31.         En l’espèce, le département ne semble pas contester que les travaux entrepris sont conformes à l’APA 7______. Cela étant, c’est précisément ce que lui permettront de vérifier l’AGC et les plans conformes requis. A cet égard, la teneur de l’art. 7 al. 1 LCI est claire et sans la moindre équivoque. Une construction modifiée destinée à l’habitation - ce qui est à l’évidence le cas de l’appartement dont la rénovation a fait l’objet de l’APA 7______ - ne peut être occupée ou utilisée à un autre titre que suite au dépôt au département d’un dossier de plans conformes à l’exécution et d’une attestation de conformité établie par un MPQ.

Dans ces conditions, le département était en droit, voire même avait le devoir, d’ordonner le respect des exigences posées par l’art. 7 al. 1 LCI, soit la remise de l’AGC et des plans conformes à l'exécution, pour contrôler, entre autres, que la construction ou l’installation en cause avait bien été réalisée conformément au projet et qu’elle respectait ainsi les prescriptions relatives aux différentes politiques publiques.

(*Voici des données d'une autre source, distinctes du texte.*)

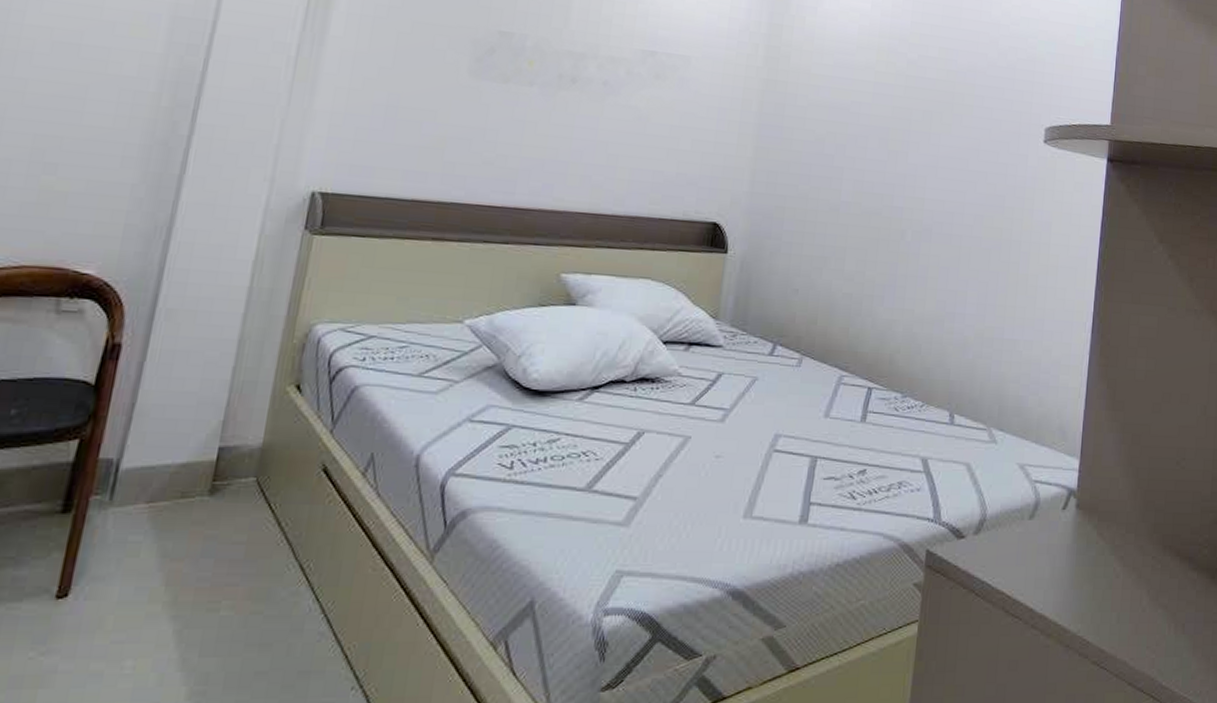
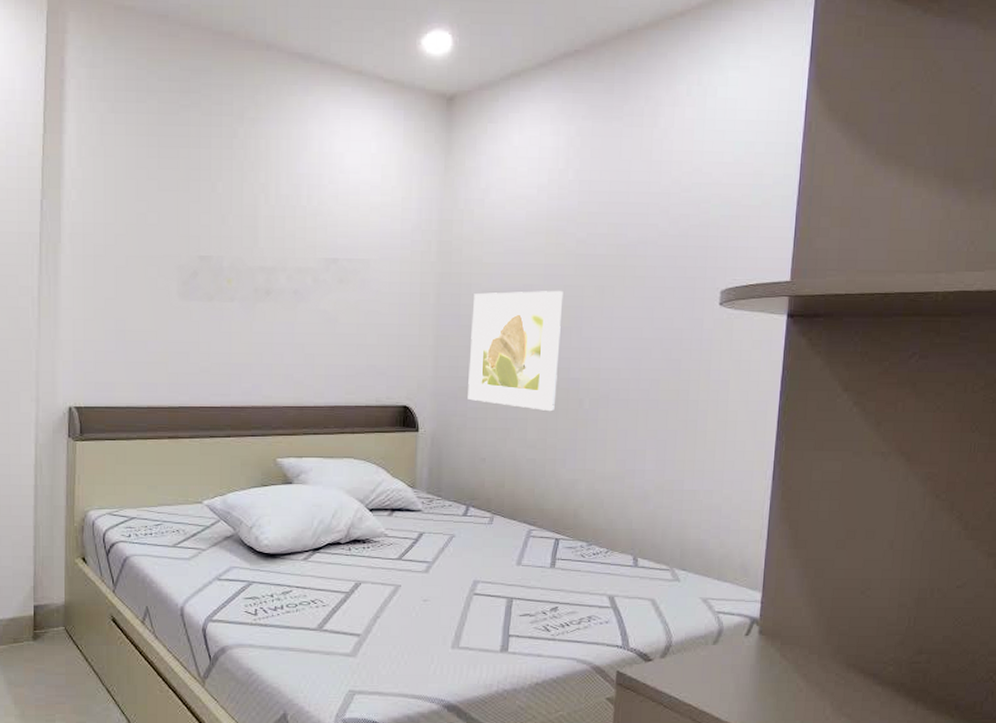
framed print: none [784,105,892,242] -> present [468,291,564,412]

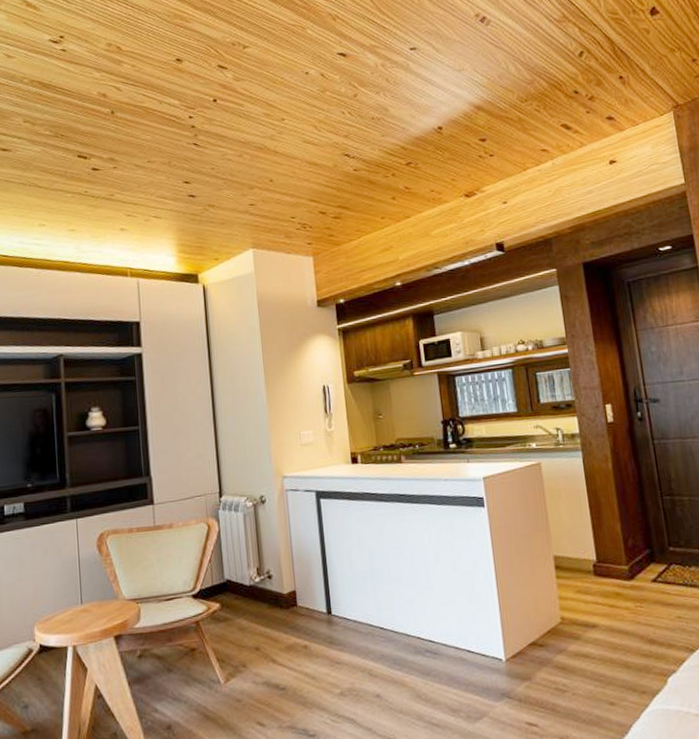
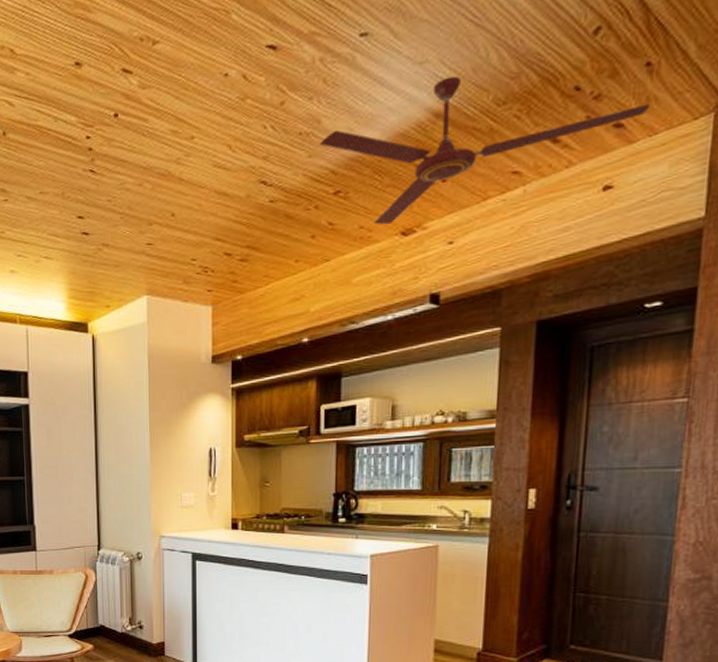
ceiling fan: none [389,80,628,189] -> present [319,76,649,225]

À défaut de tels documents, le département ne peut s’assurer du respect des normes topiques. Sur ce point également, la décision querellée apparait dès lors parfaitement fondée et légitime.

Partant, le grief doit être écarté.

32.         Entièrement mal fondé, le recours est rejeté.

33.         En application des art. 87 al. 1 LPA et 1 et 2 du règlement sur les frais, émoluments et indemnités en procédure administrative du 30 juillet 1986 (RFPA - E 5 10.03), la recourante, qui succombe, est condamnée au paiement d'un émolument s'élevant à CHF 750.- ; il est partiellement couvert par l'avance de frais versée à la suite du dépôt du recours.

34.         Vu l'issue du litige, aucune indemnité de procédure ne sera allouée (art. 87 al. 2 LPA).


PAR CES MOTIFS

LE TRIBUNAL ADMINISTRATIF

DE PREMIÈRE INSTANCE

1.             déclare recevable le recours interjeté le 29 avril 2022 par A______ SA contre la décision du département du territoire du 18 mars 2022 ;

2.             le rejette ;

3.             met à la charge de la recourante un émolument de CHF 750.-, lequel est partiellement couvert par l'avance de frais ;

4.             dit qu’il n’est pas alloué d’indemnité de procédure ;

5.             dit que, conformément aux art. 132 LOJ, 62 al. 1 let. a et 65 LPA, le présent jugement est susceptible de faire l'objet d'un recours auprès de la chambre administrative de la Cour de justice (10 rue de Saint-Léger, case postale 1956, 1211 Genève 1) dans les trente jours à compter de sa notification. L'acte de recours doit être dûment motivé et contenir, sous peine d'irrecevabilité, la désignation du jugement attaqué et les conclusions du recourant. Il doit être accompagné du présent jugement et des autres pièces dont dispose le recourant.

Siégeant : Marielle TONOSSI, présidente, Suzanne AUBERT-LEBET, Evis BARANYAI, Thierry ESTOPPEY et François HILTBRAND, juges assesseurs

Au nom du Tribunal :

La présidente

Marielle TONOSSI

 

Copie conforme de ce jugement est communiquée aux parties.